Watch: Taoiseach on his childhood in Cork and the importance of having self-confidence 

Watch: Taoiseach on his childhood in Cork and the importance of having self-confidence 

Micheál Martin on Home School Hub on RTÉ 2 this morning.

An Taoiseach Micheál Martin made an appearance on the RTÉ Home School Hub this morning, discussing some of his memories growing up in Turners Cross while offering some words of advice to Ireland’s younger generation.

Speaking on the Home School Hub on RTÉ 2, the Taoiseach described his time growing up in Turners Cross in a family with five children.

Mr Martin said that he had a “great bond” with his twin brother “which lasts to the present day”.

“We did almost everything together and he was a great support,” he said.

When it came to secondary school, Mr Martin said that while his strength was English, his twin brother preferred Maths and the pair would help one another out.

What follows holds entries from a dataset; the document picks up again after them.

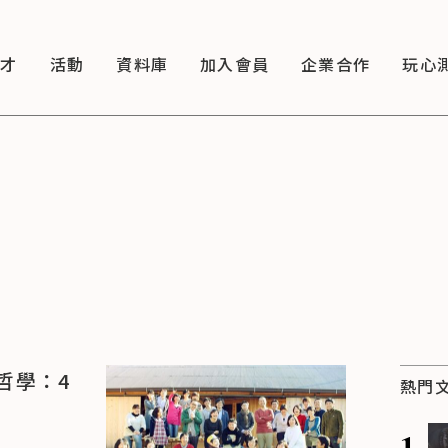
徵才
活動
資料庫
加入會員
企業合作
玩心
哲學：4
熱門
1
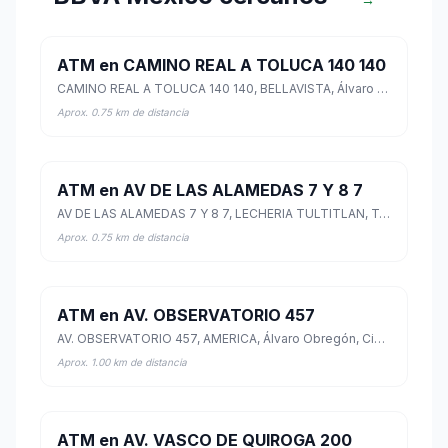
ATM en CAMINO REAL A TOLUCA 140 140
CAMINO REAL A TOLUCA 140 140, BELLAVISTA, Álvaro Obregón, Ciudad de México
Aprox. 0.75 km de distancia
ATM en AV DE LAS ALAMEDAS 7 Y 8 7
AV DE LAS ALAMEDAS 7 Y 8 7, LECHERIA TULTITLAN, Tultitlán, México
Aprox. 0.75 km de distancia
ATM en AV. OBSERVATORIO 457
AV. OBSERVATORIO 457, AMERICA, Álvaro Obregón, Ciudad de México
Aprox. 1.00 km de distancia
ATM en AV. VASCO DE QUIROGA 200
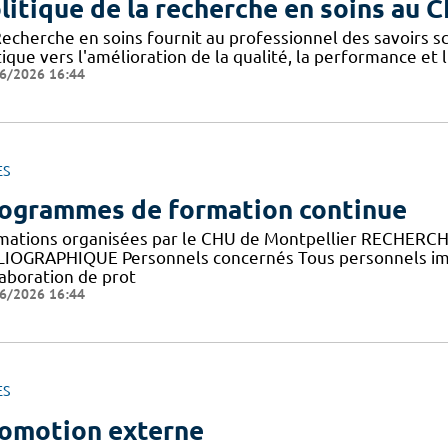
litique de la recherche en soins au 
Recherche en soins fournit au professionnel des savoirs sc
ique vers l'amélioration de la qualité, la performance et 
6/2026 16:44
ES
ogrammes de formation continue
mations organisées par le CHU de Montpellier RECHERC
LIOGRAPHIQUE Personnels concernés Tous personnels imp
laboration de prot
6/2026 16:44
ES
omotion externe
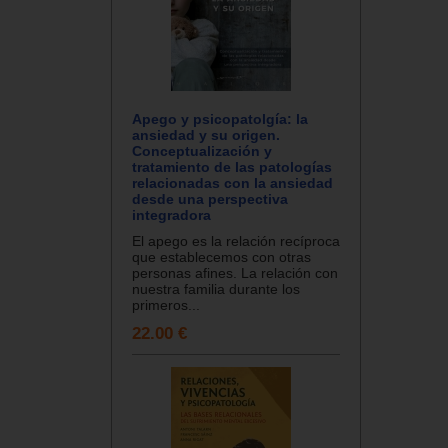
Apego y psicopatolgía: la
ansiedad y su origen.
Conceptualización y
tratamiento de las patologías
relacionadas con la ansiedad
desde una perspectiva
integradora
El apego es la relación recíproca
que establecemos con otras
personas afines. La relación con
nuestra familia durante los
primeros...
22.00 €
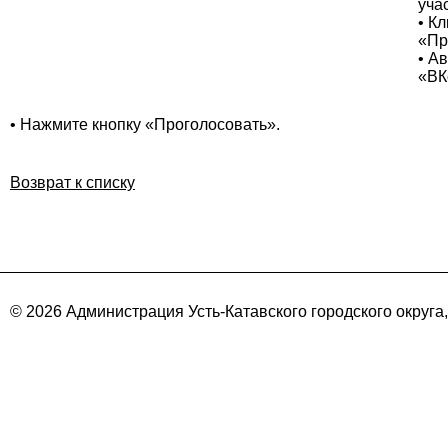
уча
• К
«Пр
• А
«ВК
• Нажмите кнопку «Проголосовать».
Возврат к списку
© 2026 Администрация Усть-Катавского городского округа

“It’s a great sense of strength being a twin. In school it was interesting.

"Later on, when I went into Secondary School, I was kind of good at the English and he was good at the Maths and he’d go off and get the sums done with other pupils and I’d do the English."

“We compared notes like that and we helped each other out with the different subjects,” added Mr Martin.

Admittedly, while his twin brother was always early for school, Mr Martin said that he was usually two or three minutes late.

He told Seamus, Home School Hub’s resident pooch, that he supports Cork City and Manchester United and enjoys reading, watching sport and walking his dog, Setanta in his spare time.

Growing up in Turners Cross, the Taoiseach said that soccer and rugby were the main sports he played and shared the story of how he lost his front tooth.

“At the time, we all played on the streets- mainly soccer was played on the streets, but we also played rugby on the streets on concrete.

“I lost my first front tooth playing rugby on concrete because the lads piled on top of me.” 

“I’ve worn a crown ever since.” 

Offering advice to young viewers, Mr Martin said that the biggest challenge he finds in young people is a lack of confidence.

“I remember doing my first television interview, I was afraid. Would I do alright? Would I make a mess of it? Those fears are always there.

"We all lack self-confidence so the most important thing of life for all of us is to try and develop belief in ourselves, self-esteem, self-respect, self-confidence. That is very, very important.”